A preferência pelo partido de Donald Trump sente-se de sobremaneira nos estados sulistas e com particular fôlego no Texas, onde Marco Bravo reside. “No meio em que me movo, um meio mais intelectual, liberal, de pessoas que acreditam na ciência, isso não se sente. É um meio mais democrata. É preciso ver que, há quatro anos, nas quatro grandes cidades do Texas, a Hillary teve mais votos. Mas depois há um fosso enorme para os meios mais rurais, mais tradicionais, em que ainda resiste aquela cultura de cowboy. Aí a tendência é claramente republicana.”
A dicotomia que por estes dias rasga a América é a mesma com que olha para o país que lhe abriu as portas do sucesso. Gaba-lhe a facilidade que proporciona para fazer negócios e a escala que permite (“Sobretudo na minha área é o centro do Mundo”), um “país de oportunidades” que está longe de ser uma promessa vã. “Quem tiver talento e se esforçar consegue os seus intentos”, vinca. Mas não esconde certas preocupações em relação ao que está para vir.
“Desde logo tenho o receio de que a diferença nos resultados eleitorais seja mínima, que haja irregularidades ou erros comprovados no voto por correspondência e que entremos num impasse. Se não houver um resultado claro e a questão chegar ao Supremo Tribunal, onde a maior parte dos juízes são republicanos, podemos entrar num terreno pantanoso.
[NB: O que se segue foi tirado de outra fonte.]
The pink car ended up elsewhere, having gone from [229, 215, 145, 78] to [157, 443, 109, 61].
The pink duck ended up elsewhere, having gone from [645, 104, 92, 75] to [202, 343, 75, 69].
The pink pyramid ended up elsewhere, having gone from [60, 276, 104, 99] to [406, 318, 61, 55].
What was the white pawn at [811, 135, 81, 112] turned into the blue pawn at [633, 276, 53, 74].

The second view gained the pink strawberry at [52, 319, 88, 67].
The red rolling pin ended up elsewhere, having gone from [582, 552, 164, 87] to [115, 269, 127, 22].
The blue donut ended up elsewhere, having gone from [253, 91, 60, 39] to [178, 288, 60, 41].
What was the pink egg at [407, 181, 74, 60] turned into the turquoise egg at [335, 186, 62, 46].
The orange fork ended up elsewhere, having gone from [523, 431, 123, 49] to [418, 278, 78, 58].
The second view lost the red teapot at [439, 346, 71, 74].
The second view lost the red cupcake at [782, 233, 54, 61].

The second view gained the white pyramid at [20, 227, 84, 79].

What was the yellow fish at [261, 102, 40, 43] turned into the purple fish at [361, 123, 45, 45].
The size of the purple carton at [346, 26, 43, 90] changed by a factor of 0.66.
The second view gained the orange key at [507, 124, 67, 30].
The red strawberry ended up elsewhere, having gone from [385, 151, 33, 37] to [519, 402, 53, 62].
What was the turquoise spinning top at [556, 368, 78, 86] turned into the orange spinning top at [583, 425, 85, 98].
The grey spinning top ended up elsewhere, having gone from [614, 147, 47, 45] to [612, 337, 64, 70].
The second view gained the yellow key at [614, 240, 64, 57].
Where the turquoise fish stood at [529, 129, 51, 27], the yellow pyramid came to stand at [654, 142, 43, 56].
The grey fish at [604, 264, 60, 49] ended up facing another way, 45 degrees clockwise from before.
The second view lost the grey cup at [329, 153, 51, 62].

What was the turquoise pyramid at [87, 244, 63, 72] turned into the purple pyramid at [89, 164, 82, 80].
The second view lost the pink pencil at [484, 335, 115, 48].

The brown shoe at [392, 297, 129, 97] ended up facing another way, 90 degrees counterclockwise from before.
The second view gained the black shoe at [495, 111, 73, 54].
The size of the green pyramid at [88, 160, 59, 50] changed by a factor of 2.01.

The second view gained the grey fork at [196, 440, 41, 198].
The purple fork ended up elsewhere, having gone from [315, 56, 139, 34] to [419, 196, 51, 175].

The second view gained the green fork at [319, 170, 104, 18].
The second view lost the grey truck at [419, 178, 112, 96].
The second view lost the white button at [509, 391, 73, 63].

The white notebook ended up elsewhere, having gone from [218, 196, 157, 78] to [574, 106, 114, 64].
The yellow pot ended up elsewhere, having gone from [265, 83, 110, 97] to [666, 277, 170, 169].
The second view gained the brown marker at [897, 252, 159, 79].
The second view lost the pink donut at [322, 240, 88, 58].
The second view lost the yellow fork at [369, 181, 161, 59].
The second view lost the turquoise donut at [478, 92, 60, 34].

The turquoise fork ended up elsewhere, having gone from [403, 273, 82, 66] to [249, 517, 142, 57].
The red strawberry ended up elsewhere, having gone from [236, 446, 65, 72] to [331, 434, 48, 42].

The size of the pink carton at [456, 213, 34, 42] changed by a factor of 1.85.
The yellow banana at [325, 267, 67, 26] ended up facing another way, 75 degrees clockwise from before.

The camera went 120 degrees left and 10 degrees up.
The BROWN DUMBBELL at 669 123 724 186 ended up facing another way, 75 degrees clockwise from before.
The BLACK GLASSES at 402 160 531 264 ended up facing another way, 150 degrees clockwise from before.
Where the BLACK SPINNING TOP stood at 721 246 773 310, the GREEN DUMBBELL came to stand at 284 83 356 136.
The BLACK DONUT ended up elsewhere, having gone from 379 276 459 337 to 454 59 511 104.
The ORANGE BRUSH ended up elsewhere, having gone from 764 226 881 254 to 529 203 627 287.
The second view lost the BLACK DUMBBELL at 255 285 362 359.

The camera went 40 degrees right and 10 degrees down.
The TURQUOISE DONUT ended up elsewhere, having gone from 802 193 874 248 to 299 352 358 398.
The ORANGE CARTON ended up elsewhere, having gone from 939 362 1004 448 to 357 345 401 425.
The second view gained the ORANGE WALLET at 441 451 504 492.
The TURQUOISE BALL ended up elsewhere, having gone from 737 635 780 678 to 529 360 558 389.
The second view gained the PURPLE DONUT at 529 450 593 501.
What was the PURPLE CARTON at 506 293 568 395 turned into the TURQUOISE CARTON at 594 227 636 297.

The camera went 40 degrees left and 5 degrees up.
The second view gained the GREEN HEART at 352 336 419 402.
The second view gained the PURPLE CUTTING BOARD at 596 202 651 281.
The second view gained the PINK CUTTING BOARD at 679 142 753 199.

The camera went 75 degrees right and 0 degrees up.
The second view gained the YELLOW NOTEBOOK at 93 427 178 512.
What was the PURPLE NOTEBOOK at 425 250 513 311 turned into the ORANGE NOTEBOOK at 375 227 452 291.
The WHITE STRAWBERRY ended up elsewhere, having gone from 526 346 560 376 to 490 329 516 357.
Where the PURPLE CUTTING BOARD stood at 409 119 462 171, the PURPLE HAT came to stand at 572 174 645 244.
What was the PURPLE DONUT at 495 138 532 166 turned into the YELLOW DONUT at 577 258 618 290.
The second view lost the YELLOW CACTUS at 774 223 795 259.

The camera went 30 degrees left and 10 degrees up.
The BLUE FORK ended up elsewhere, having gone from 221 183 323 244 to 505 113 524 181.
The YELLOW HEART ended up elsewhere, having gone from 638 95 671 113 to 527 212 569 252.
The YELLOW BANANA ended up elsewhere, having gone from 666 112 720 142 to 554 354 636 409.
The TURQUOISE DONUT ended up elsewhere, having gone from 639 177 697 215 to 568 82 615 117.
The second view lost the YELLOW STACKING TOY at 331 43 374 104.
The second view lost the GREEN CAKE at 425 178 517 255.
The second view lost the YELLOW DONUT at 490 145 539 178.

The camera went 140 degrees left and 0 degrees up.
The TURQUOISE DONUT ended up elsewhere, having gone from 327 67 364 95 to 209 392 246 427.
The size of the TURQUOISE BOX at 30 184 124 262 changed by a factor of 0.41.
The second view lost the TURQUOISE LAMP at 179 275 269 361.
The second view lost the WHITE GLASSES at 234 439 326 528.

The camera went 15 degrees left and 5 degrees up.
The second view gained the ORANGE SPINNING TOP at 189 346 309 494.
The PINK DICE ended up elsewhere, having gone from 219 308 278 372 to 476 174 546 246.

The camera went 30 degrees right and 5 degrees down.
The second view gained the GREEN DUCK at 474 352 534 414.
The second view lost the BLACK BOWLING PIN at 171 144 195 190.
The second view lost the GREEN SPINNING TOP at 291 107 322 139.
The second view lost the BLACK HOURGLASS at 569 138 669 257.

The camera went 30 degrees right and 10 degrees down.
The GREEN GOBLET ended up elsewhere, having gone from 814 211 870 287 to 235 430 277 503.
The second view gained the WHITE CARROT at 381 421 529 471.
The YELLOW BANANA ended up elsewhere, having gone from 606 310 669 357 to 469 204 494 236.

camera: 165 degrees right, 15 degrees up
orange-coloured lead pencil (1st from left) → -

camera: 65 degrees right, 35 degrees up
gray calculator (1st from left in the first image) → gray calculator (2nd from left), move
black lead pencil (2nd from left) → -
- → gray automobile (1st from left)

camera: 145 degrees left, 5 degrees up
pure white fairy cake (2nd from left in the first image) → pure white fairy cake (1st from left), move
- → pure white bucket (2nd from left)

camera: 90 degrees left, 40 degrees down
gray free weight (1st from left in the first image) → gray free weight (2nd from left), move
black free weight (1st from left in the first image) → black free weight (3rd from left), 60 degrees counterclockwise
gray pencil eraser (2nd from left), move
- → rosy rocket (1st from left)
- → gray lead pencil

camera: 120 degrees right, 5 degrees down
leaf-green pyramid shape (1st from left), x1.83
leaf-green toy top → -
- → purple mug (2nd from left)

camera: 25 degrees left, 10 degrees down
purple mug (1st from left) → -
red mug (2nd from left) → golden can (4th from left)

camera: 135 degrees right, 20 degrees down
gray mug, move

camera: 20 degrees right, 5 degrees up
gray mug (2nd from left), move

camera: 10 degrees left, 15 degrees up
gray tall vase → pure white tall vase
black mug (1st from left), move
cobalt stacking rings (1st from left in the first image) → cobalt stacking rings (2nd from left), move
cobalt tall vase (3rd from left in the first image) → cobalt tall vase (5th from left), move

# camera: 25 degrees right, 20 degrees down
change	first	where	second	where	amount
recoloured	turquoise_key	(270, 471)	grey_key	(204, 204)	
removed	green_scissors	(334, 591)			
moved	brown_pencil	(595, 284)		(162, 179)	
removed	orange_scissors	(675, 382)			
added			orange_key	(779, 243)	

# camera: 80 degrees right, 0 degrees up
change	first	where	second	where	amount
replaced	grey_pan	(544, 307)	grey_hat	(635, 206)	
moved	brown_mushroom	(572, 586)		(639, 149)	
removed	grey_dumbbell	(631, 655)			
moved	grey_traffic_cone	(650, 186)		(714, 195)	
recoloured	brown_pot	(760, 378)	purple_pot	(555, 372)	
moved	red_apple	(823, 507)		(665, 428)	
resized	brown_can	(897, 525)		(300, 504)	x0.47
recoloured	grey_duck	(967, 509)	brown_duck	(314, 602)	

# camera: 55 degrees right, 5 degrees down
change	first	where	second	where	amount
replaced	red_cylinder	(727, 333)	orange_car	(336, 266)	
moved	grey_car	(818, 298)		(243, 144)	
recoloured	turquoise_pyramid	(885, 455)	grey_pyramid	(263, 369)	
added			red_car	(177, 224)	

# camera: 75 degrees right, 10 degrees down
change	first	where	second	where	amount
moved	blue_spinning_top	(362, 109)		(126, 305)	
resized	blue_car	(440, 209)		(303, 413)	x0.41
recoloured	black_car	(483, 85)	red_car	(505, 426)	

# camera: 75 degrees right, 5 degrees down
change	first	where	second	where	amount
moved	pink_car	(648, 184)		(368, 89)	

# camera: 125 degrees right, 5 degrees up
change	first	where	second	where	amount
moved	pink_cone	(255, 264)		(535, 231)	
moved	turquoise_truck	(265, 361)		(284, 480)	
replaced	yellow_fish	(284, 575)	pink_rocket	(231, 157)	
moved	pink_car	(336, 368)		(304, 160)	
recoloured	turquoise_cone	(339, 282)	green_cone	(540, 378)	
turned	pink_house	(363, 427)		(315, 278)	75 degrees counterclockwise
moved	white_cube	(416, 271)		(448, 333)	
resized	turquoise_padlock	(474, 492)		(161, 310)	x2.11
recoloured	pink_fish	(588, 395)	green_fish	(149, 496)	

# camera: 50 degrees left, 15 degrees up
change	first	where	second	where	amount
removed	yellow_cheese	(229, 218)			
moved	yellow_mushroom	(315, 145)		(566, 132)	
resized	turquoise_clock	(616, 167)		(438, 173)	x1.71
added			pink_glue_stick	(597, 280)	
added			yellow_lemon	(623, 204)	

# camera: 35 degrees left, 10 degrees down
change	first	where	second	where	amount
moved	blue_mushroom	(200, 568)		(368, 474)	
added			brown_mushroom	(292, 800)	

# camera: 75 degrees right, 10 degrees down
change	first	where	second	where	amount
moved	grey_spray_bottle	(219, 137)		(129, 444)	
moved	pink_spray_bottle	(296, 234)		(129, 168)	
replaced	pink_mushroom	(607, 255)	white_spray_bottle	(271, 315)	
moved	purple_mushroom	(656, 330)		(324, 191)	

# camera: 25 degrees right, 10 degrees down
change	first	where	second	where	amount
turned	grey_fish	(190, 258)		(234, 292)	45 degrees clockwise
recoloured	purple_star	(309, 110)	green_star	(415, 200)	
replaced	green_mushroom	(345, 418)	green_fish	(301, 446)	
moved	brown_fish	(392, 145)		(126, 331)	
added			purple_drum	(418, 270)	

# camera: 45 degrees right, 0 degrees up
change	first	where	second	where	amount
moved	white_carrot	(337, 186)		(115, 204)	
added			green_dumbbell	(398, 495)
Depois, o facto de as emoções estarem muito extremadas. Há uma amálgama de tensões sociais e raciais que pode levantar muitos problemas. Junte-se isso às desigualdades, ainda para mais num ano de pandemia. Podemos estar perante um cocktail explosivo.” Também por isso o próximo 3 de novembro se anuncia como o primeiro dia do resto da vida dos Estados Unidos.